Making every second matter
Boasting rapid expansion, less than 20 years on, Omega transformed the Olympic experience as we know it today. In 1964, the watchmaker’s launched Omegascape technology, a piece of equipment introducing real time to the screen so that viewers could see the timing, superimposed on the bottom of the screen. With the eyes of millions looking at the screen, every measurement had to be precise. Considered one of the most important moments in timekeeping history, swimming touchpads were instigated just four years later in Mexico City reacting to the slightest of touches, so that when an athlete reached the finish line, time could be stopped with their own hands.
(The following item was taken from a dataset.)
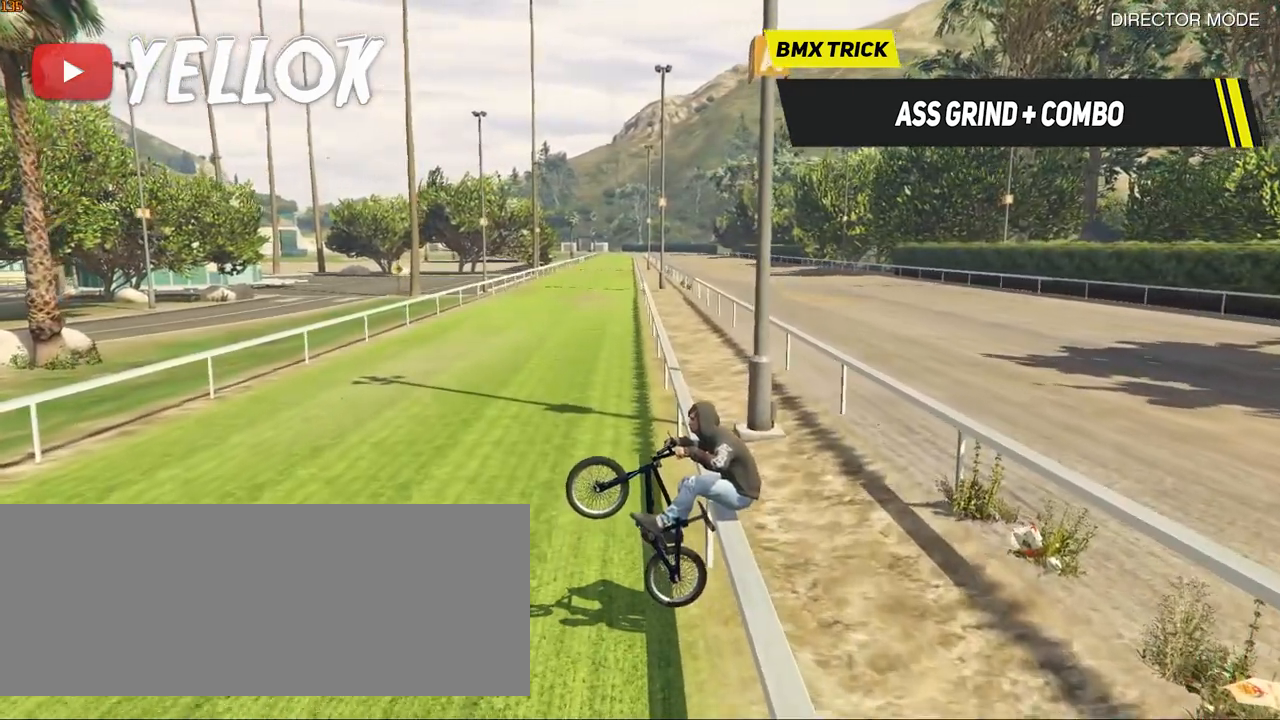
{"keys": [], "events": []}
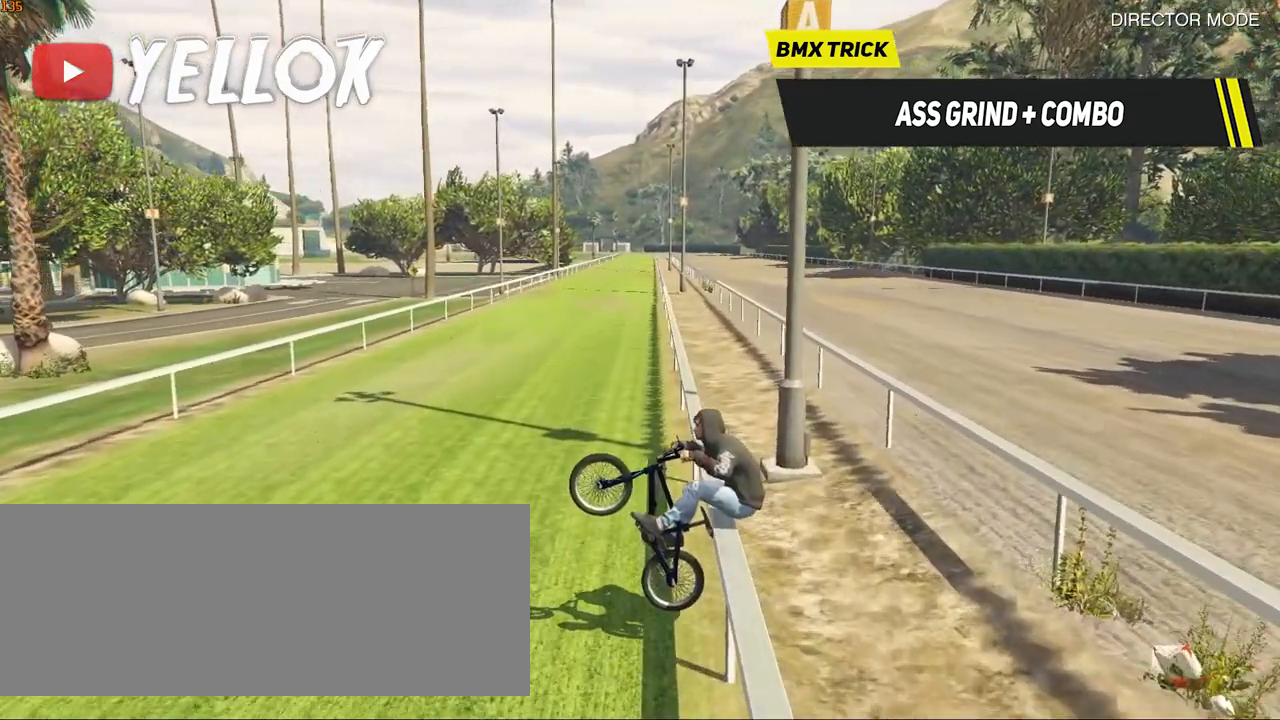
{"keys": [], "events": []}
In less than 100 years since Omega’s involvement in 1932, timekeeping has developed from recording 1/10th of a second to a millionth. In keeping with this extraordinary progress, this year, the game debuts new technology for the history books. On the track and in the pool, athletes will be fitted with motion sensor tags on their start numbers documenting live positions, live speed, acceleration, deceleration and distance.
The next chapter of timekeeping technology
This year marks the incorporation of five new sports: baseball, softball, karate, skateboarding, sports climbing and surfing. Sport climbing has seen spectacular growth in recent years and is particularly popular in urban settings, where climbing gyms have helped to accelerate interest amongst young people. At Tokyo 2020, the athletes will compete in three disciplines. The results of these will be combined as a single ranking to determine the men’s and women’s medals. Simply the fastest to reach the top of a 15m wall. Two athletes will compete side by side and OMEGA has positioned two clocks at the top of the wall. When the climbers reach the top, they must stop their own time by hitting the new OMEGA climbing touchpads. Interestingly, this is now just the second Olympic Games sport, after swimming, where athletes will stop their own time. It marks a truly important evolution of this famous technology.
Counting every second of the 339 events that will be contested this year across 33 different sports, each Olympic games is an opportunity for the Swiss watchmaker and manufacturer to push beyond the limits of timekeeping. As we champion those athletes who continue to demonstrate sensational assiduity, and go beyond the records set in the history books, in turn, we compel the measures of time to mirror this hardiness. We witness groundbreaking records set not just over finish lines and podiums, but maturing from traditional chronographs and keen eyes to the most remarkable and novel methods of timekeeping in our history.